The problem of payment collection is not merely technical. Patel noted that large companies have a habit of working on their vendors’ money — payment cycles can be 90 days or longer. When working with smaller companies, the challenge is to ensure that they are properly financed so that payments are not dragged out — or dropped completely. “People love doing work on your money. It’s one of those things in India — you sell them something and they don’t pay you, and then you have to go begging for your own money,” he said. He added that he has an employee on his four-person accounting team whose entire job is retrieving overdue payments. “His job is to show up in people’s offices, just wait all day for the accounting guy to cut him a check.”

Patel’s parting advice to would-be entrepreneurs stressed the pragmatic over the inspirational. He extolled the virtues of purchasing, rather than renting, the worksite — the value of his company’s real estate went up 4.5 times, even when the business itself was just breaking even.

Hands-on Effort Needed

He also warned against being an absentee manager. “If you want to do it, you have to be there and have to put in the time there. Going there two weeks every quarter may not just cut it,” he said.

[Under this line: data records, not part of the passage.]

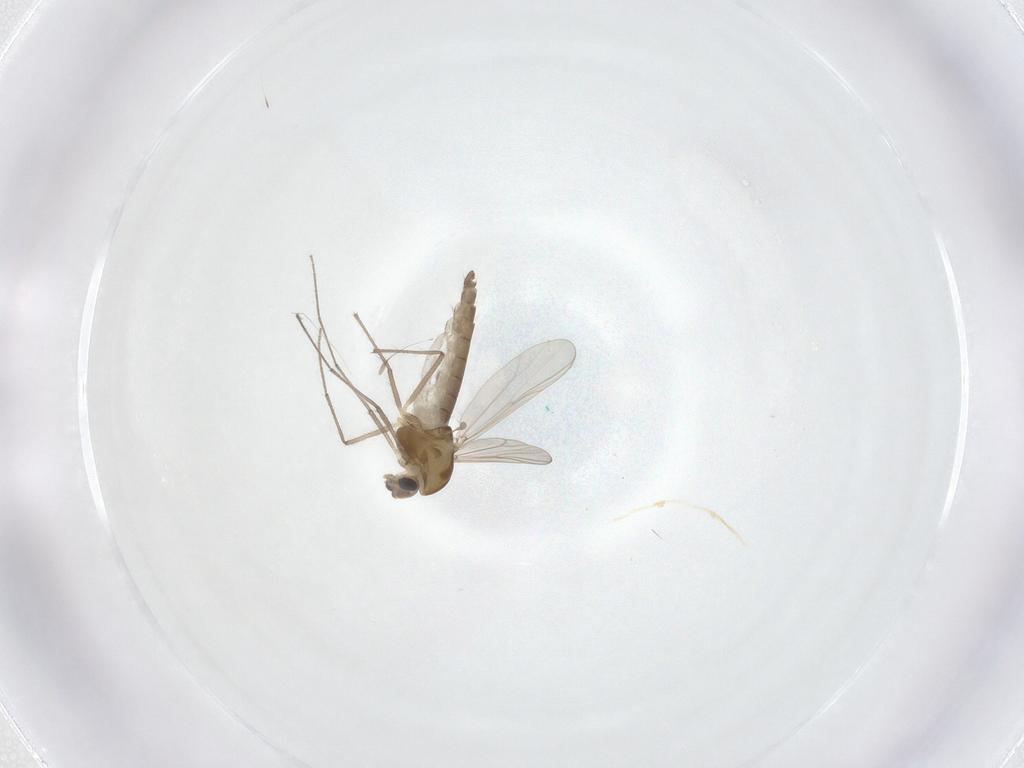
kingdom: Animalia
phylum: Arthropoda
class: Insecta
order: Diptera
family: Chironomidae
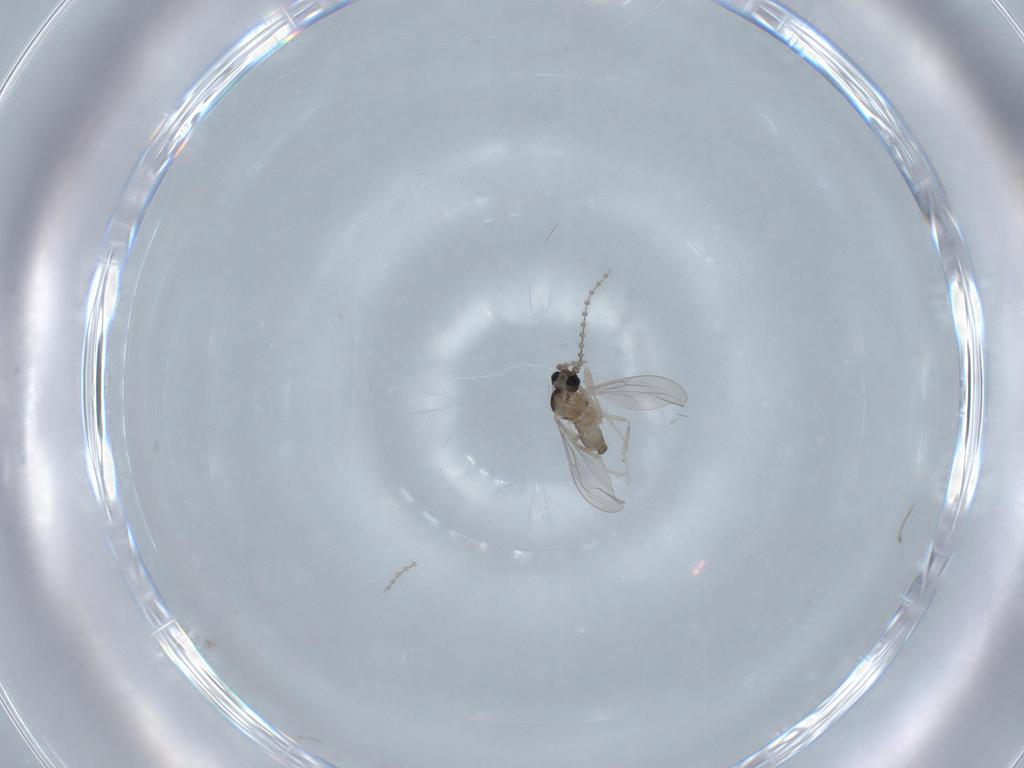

Tewari took a different tack, saying not to worry about getting a lot of experience before creating a start-up, and to avoid the golden-handcuff trap. [Once you take up a regular job, you get too fond of the pay and perks.] “Those golden handcuffs will push you out of entrepreneurship for two or five years of experience. In my viewpoint, experience is grossly overrated,” he noted.

He admits, however, that the entrepreneurship process can be extraordinarily grueling and disheartening, especially when one sees classmates making a lot of money in jobs at established firms. During those times, the fear and doubt can be crushing. “At the end of all of this, when you are trying to lay out the story, the negatives seem so fairy tale-ish and people love it. But when you are going through it, it’s stress, stress, stress. It is bad.”

But, ultimately, it is worth it for those who are willing to take risks and think big. “The whole experience of entrepreneurship is so beautiful that it is like cocaine,” said Tewari. “You will not be able to give it up.”